Into the Woods
Stephen Sondheim’s lyrical conflation of fairy tales is well suited to an auditorium stage, styled as it is in separate segments that intertwine as each tale unfolds.
So, in separate spots across the wide Hornsby RSL stage, the Narrator (Stage Whispers’ own Neil Litchfield, who also doubles as the sinister Mysterious Man) introduces the audience to Cinderella, Jack and the Beanstalk and Little Red Riding Hood – and a baker and his wife, who inter-connect the tales. Add a wicked witch, Rapunzel, two foppy, leaping princes and a couple of giants, and Sondhiem’s complicated musical is revealed.
The music, typical of Sondhiem, is intricate and the lyrics carefully conceived – difficult to sing maybe, but very clever. And the cast do them proud. In fact, director/musical director Steven Kreamer is to be congratulated on bringing this production together so successfully, plagued as it was in production week by technical problems.
Technical problems are inherent in this sort of auditorium, where light and sound are usually set for bands. The lighting system here is expensive and there are lots of lights, but the design does not usually work for musicals, especially one such as this where different scenes are set on the stage at the same time. Other technical problems with sound mixing also led to some lyrics being distorted – a shame, in that they are so intricate to the story-telling. When the cast has spent so long in rehearsal, it is a disappointing that there is so little time available for the technical crew to get things right.
Notwithstanding any of this, the cast worked very professionally. The show went on, even if the lights didn’t always light a specific scene at the right time! Voices were usually clear, harmonies worked well and everyone seemed to be having fun – and that’s what it’s all about after all!
The cast of Into the Woods is large – 21 characters played by 18 performers in this production. All characters are established very well and the relationships between them are clear and strong.

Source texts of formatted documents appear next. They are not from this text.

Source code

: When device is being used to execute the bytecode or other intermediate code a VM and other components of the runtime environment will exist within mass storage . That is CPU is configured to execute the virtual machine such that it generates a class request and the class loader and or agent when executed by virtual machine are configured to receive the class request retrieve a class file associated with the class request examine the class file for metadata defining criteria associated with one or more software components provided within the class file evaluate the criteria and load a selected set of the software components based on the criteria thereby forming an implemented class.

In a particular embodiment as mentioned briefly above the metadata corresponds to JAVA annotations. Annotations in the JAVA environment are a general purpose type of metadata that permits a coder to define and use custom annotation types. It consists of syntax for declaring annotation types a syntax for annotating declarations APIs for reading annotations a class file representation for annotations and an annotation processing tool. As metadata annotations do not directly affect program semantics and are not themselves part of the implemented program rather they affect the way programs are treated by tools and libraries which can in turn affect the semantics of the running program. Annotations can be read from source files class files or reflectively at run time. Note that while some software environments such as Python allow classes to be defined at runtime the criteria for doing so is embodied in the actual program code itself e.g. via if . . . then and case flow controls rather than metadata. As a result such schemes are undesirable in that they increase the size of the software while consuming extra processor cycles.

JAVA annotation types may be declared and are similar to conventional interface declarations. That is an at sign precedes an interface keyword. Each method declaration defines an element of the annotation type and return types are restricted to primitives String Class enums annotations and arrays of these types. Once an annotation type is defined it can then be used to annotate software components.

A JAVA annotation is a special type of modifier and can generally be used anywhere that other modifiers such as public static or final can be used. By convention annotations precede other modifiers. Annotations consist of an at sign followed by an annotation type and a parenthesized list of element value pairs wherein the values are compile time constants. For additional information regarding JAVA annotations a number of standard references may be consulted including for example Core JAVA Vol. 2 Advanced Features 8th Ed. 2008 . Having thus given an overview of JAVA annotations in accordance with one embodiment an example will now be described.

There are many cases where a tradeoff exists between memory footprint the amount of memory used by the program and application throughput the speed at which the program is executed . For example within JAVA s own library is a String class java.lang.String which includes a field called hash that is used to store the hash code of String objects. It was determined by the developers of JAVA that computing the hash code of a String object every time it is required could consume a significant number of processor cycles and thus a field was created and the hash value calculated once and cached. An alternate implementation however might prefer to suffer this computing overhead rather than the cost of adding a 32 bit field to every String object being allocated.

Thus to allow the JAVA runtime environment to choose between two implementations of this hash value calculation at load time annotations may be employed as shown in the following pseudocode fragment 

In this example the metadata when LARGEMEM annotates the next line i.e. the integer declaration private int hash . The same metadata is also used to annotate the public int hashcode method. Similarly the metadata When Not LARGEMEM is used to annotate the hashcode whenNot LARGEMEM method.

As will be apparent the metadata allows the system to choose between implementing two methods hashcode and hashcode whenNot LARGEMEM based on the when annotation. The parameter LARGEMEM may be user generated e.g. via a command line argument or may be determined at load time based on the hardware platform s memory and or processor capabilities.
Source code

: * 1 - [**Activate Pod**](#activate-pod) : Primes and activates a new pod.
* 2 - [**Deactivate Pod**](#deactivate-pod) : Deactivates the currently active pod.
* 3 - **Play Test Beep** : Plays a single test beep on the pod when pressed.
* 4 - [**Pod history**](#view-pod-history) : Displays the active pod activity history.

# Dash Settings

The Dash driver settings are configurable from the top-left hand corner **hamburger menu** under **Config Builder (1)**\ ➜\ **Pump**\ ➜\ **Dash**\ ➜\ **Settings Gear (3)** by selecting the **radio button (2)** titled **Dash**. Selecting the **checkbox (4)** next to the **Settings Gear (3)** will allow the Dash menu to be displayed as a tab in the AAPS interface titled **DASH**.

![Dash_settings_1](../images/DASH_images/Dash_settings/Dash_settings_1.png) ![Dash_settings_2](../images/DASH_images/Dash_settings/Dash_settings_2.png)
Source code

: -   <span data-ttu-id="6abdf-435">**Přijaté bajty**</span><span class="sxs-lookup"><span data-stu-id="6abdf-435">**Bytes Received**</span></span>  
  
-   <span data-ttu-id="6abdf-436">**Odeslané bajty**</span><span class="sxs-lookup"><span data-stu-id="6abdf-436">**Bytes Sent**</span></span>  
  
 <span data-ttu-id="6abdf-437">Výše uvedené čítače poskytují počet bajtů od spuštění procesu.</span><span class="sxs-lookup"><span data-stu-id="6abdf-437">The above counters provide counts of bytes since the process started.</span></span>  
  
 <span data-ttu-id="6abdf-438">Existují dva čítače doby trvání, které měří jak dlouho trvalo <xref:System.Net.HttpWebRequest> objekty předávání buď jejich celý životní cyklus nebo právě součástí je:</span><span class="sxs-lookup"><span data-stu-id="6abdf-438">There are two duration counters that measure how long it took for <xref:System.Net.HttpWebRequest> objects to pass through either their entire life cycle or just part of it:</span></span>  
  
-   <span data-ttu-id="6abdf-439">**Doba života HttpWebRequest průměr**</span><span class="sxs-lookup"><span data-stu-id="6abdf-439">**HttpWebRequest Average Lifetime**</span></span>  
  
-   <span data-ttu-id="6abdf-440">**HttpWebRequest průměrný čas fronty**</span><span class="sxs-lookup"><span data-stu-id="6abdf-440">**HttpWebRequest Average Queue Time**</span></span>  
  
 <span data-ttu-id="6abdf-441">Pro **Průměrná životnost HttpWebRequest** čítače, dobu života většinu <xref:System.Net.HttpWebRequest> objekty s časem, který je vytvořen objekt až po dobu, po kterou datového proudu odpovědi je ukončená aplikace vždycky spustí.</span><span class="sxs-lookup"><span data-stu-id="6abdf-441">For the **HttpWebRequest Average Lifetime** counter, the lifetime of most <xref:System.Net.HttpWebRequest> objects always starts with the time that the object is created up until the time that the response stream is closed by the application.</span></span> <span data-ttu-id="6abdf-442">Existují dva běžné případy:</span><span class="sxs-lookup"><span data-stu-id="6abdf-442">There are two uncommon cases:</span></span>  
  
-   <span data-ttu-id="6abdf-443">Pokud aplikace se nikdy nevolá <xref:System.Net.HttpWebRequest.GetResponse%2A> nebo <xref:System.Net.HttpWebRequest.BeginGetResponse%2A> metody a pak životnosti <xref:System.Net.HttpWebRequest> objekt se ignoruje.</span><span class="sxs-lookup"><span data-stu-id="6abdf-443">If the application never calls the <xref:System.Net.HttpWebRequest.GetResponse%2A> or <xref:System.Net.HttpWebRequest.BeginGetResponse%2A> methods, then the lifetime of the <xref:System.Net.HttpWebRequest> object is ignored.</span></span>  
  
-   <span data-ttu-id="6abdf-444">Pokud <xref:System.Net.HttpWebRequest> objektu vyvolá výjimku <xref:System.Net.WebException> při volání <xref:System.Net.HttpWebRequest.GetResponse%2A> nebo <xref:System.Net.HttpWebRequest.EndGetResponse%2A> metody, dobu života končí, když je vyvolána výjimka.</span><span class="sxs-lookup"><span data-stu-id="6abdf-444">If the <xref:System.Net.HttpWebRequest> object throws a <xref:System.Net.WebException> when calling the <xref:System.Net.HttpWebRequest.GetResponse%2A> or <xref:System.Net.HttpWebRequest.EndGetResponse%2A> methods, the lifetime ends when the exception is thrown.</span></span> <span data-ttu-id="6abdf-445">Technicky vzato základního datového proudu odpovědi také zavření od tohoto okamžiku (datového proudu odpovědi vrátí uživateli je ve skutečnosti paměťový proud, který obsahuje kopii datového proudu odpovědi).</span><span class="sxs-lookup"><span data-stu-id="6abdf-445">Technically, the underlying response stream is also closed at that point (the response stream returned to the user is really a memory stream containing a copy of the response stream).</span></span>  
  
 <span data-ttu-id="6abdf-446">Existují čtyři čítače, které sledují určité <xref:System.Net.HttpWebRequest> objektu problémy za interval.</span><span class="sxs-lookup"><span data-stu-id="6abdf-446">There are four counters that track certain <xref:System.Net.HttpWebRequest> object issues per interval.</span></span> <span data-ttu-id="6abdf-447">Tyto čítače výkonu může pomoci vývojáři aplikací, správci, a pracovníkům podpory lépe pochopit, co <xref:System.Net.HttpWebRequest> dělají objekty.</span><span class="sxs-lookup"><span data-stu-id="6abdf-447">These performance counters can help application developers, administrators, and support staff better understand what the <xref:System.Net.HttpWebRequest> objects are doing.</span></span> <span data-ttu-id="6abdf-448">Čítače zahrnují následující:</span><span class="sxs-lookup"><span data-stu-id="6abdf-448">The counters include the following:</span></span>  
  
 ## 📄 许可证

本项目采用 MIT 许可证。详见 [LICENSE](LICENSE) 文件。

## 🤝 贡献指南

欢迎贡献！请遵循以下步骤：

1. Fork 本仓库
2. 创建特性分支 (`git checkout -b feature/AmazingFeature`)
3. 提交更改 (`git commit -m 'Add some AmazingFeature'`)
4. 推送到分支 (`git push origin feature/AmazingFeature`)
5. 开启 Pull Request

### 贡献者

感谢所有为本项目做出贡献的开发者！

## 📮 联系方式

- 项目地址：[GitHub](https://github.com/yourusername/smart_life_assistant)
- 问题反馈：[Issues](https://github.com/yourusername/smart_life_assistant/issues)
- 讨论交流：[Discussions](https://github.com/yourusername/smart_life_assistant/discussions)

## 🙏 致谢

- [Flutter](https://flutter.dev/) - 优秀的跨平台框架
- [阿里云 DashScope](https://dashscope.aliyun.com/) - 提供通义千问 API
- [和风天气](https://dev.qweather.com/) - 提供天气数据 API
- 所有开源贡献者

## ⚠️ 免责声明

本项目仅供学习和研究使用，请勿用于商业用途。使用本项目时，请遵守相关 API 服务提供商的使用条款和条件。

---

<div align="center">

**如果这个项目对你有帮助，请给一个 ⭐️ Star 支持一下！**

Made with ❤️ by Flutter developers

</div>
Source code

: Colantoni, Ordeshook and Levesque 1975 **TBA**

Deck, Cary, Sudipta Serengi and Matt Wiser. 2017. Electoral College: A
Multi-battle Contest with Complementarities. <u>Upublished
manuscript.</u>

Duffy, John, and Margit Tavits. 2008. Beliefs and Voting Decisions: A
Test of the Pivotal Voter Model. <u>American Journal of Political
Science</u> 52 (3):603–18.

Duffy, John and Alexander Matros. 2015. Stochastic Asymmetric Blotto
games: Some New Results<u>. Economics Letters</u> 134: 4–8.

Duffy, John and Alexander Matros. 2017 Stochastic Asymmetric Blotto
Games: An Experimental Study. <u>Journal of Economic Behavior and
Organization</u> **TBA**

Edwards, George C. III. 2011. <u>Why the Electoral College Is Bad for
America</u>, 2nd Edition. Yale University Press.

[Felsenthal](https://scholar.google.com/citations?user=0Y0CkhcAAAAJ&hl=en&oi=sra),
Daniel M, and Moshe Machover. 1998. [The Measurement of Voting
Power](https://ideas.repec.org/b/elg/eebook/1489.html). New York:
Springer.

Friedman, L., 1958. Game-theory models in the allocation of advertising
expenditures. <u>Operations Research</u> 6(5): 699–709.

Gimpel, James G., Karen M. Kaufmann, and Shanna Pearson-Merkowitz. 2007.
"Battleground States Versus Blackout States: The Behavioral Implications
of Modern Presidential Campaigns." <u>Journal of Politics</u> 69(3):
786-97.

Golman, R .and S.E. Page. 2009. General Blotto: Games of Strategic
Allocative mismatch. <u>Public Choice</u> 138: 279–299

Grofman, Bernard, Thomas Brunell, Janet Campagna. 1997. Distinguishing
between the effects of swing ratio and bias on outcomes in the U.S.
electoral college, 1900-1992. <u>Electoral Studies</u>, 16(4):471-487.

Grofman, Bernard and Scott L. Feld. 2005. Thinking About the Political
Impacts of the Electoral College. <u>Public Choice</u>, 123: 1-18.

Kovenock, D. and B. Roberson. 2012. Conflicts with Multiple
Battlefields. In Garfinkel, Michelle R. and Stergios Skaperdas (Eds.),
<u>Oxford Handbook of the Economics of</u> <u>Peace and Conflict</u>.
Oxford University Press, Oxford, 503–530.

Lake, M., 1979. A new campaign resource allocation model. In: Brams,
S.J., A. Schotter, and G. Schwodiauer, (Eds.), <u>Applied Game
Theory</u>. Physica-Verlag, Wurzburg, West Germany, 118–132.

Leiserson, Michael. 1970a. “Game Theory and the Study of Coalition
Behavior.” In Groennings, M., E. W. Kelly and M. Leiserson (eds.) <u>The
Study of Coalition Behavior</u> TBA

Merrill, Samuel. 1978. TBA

Laura Sheldon’s Little Red Riding Hood is a very twee and amusing and really engages the audience. Her song and dance routine with the Wolf (Simon Smalley) is especially funny.
Amy Perry, as the baker’s wife, shows a wealth of performance experience and control, as does Damien Schmitt who plays her husband. Their chemistry and vocal strengths provide the glue that binds the stories and the ensemble.
Simon Smalley and David Russell play the foolish Princes. Both have very strong voices and the power and control of their duets were much more impressive than the comic antics that led up them. Brendan Paul, as Jack, made much of the naivety of the character and his sweet voice added to the innocence of the role.
The female members of the cast have similarly strong voices and make the most of the characters they play: Katerina Vigh’s sweet Cinderella and her nasty family (Juliann Horne, Chloe Horne and Jacquie Nolan); Jack’s Mother (Sue Rowe);t he demanding and nasty Witch (Elizabeth Chambers) and her entrapped daughter Rapunzel (Kate Campbell Westerway); and Alexis Terry and Lilli Paul as the Giant and Little Red’s granny.
Neil Litchfield’s narration links events mellifluously and his Mysterious Man flits about the stage warning and admonishing.
This cast and its directors have had some ups and downs getting this show on the stage – and have worked exceptionally hard to reach the standard that they have achieved. What a pity there are only six performances!